I feel like I constantly repeat myself on here. Saying something like things are really getting busy with the startup, and they always feel like they are. The startup is a semi-finalist for an entrepreneurial challenge (which awards cash prizes) and I'm making a lot of headway.
However, the X always has a way to try to tear it down. On April 19th I received this...
Quote:
Hi, We need to finish the discussion on kindergarten. I'm in the process of buying a house in TownX, and will close next month. I've done the research, as should you, and TownX is one of the top school districts in the state. And because of taxes, has great extracurricular activities and sports programs.
It is a mile off the highway, and has a full day kindergarten. Kindergarten assessments are transferable amongst the school districts, so that doesn't matter. If for some reason we wanted them to do one, then they have more scheduled for May and June.
I think providing the kids with the best education and opportunities is what is best for them. Also, the fact that they have a full day program is much more convenient for us. Please do your research and let me know where you stand.
Thanks
When I received this I was infuriated and upset and anxiety ridden with everything that is going on. I never responded (and unfortunately I still haven't). In my anger I made an appointment to talk to my old IC, who I haven't spoken to in over a year. It was good to get some of that out there. TownX is about 20 minutes away, it is an upper middle class neighborhood that her sister lives in. I am positive that she is buying this house with the other guy.

• [Requests]
(A) Rewrite the post between "I feel like" and "I received this...", inclusive, replacing "startup" with "company".
(B) In the post, what is the startup a semi-finalist for?

• [Recorded information]
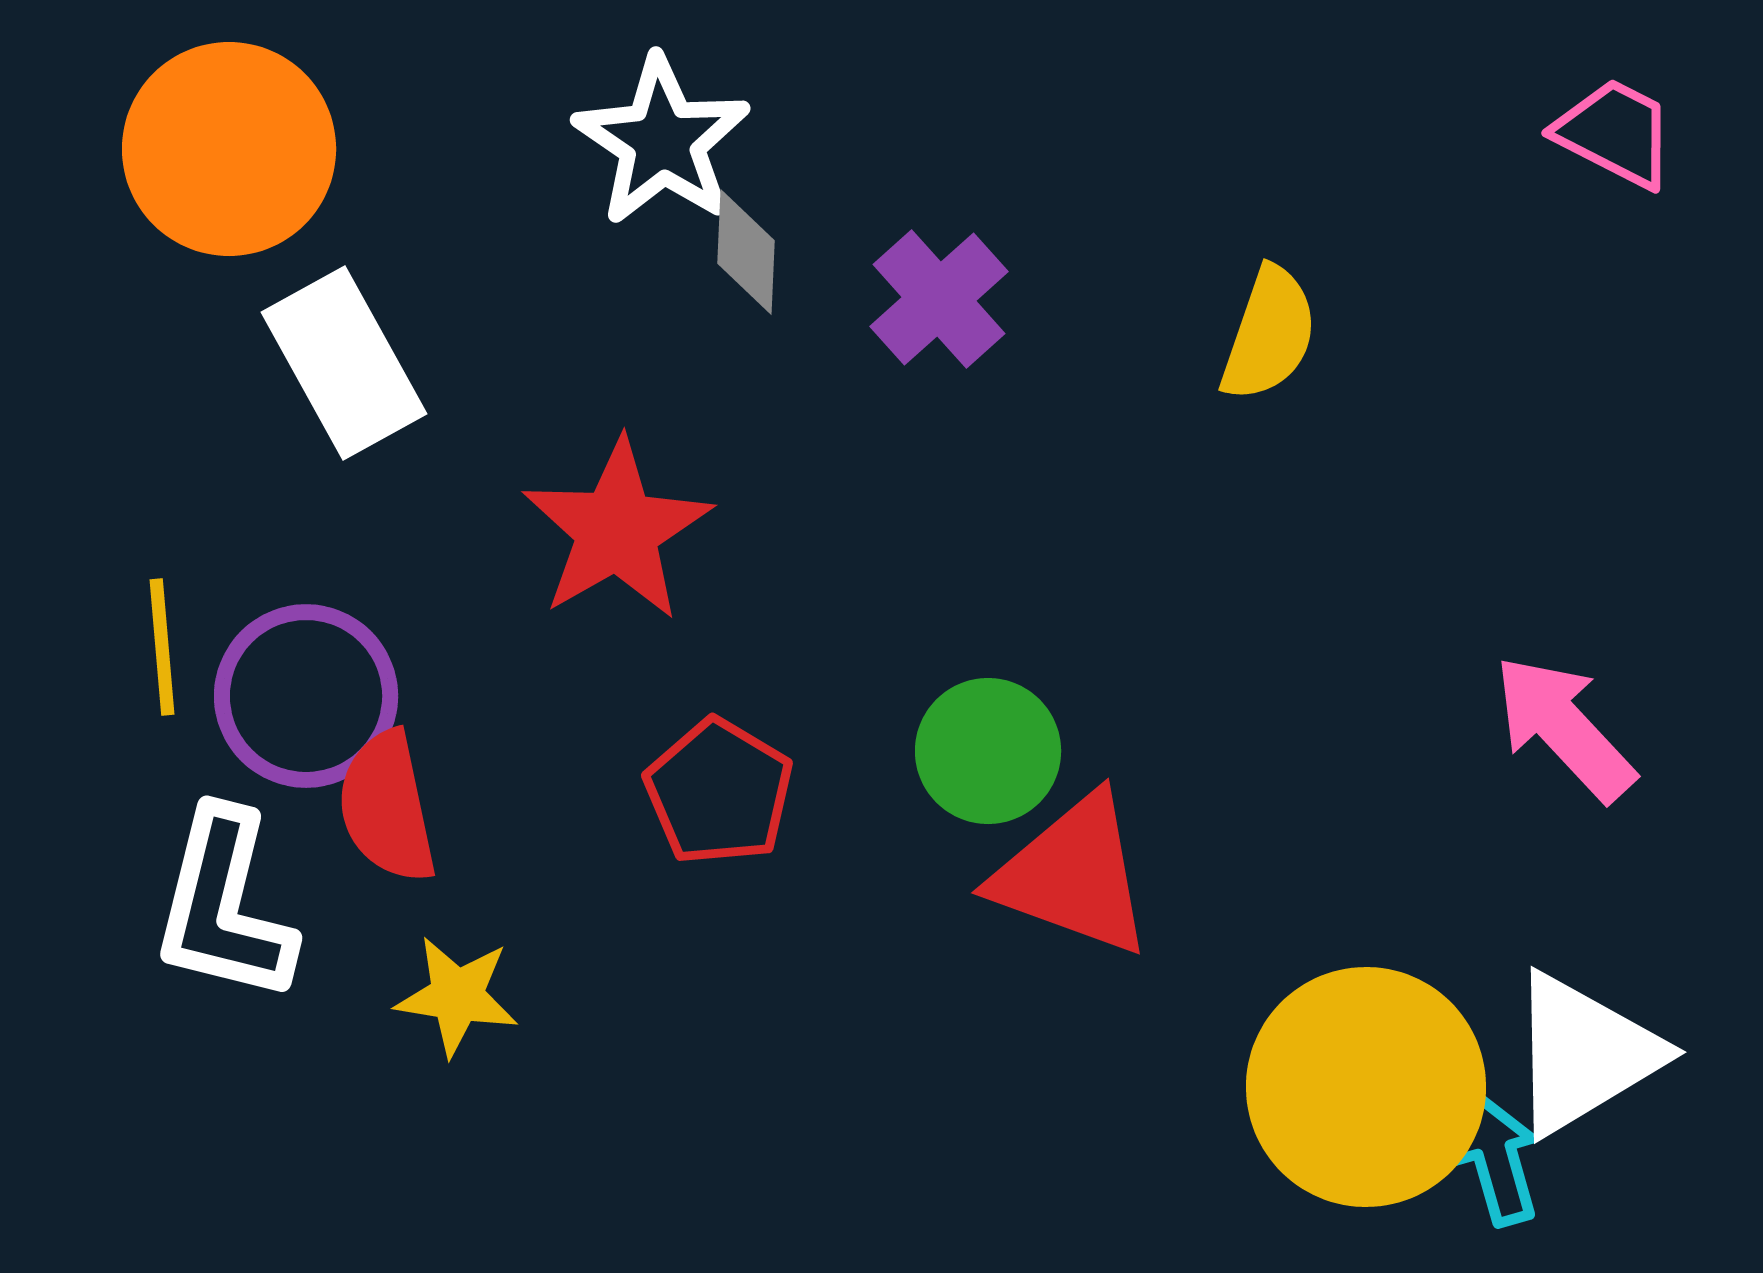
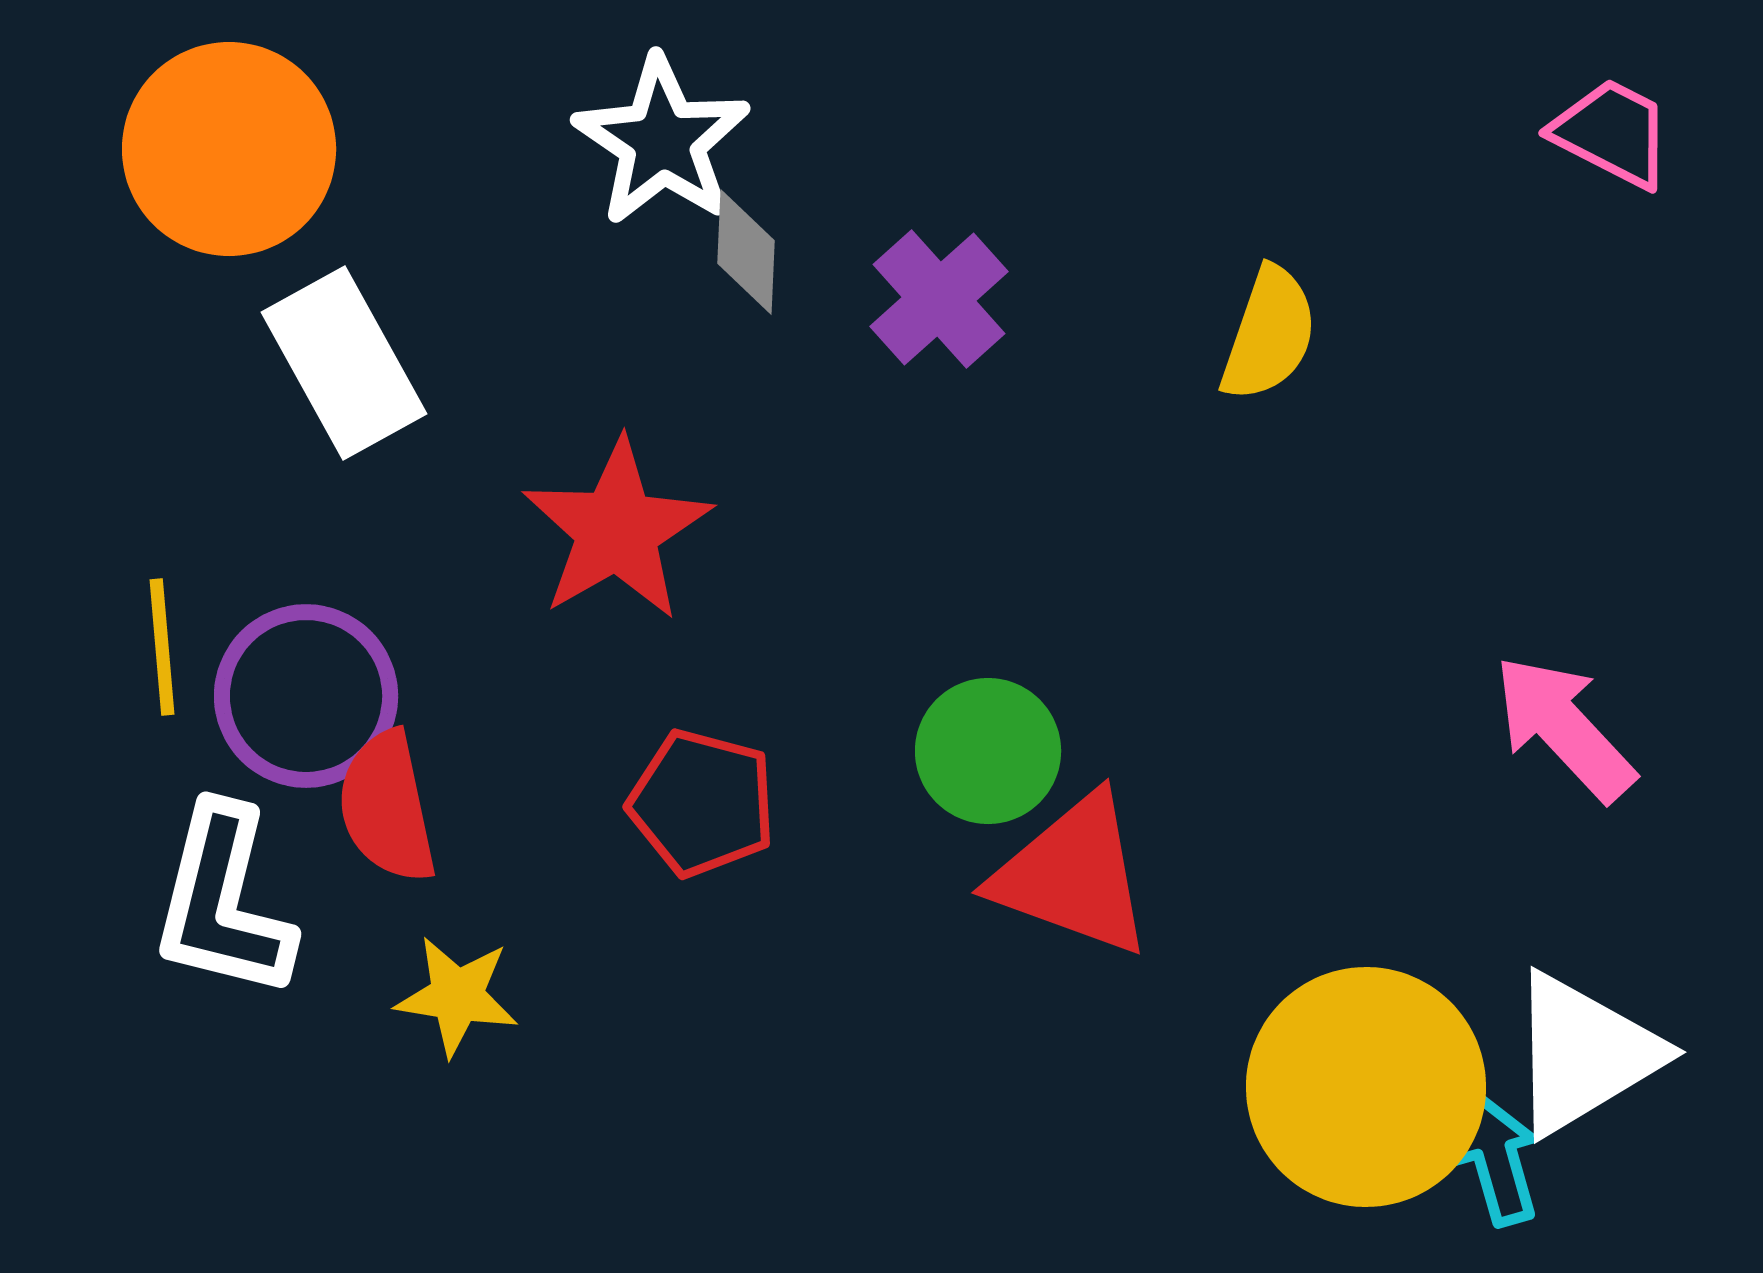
pink trapezoid: moved 3 px left
red pentagon: moved 17 px left, 11 px down; rotated 16 degrees counterclockwise
white L-shape: moved 1 px left, 4 px up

• [Answers]
(A)
I feel like I constantly repeat myself on here. Saying something like things are really getting busy with the company, and they always feel like they are. The company is a semi-finalist for an entrepreneurial challenge (which awards cash prizes) and I'm making a lot of headway.
However, the X always has a way to try to tear it down. On April 19th I received this...

(B) An entrepreneurial challenge that awards cash prizes.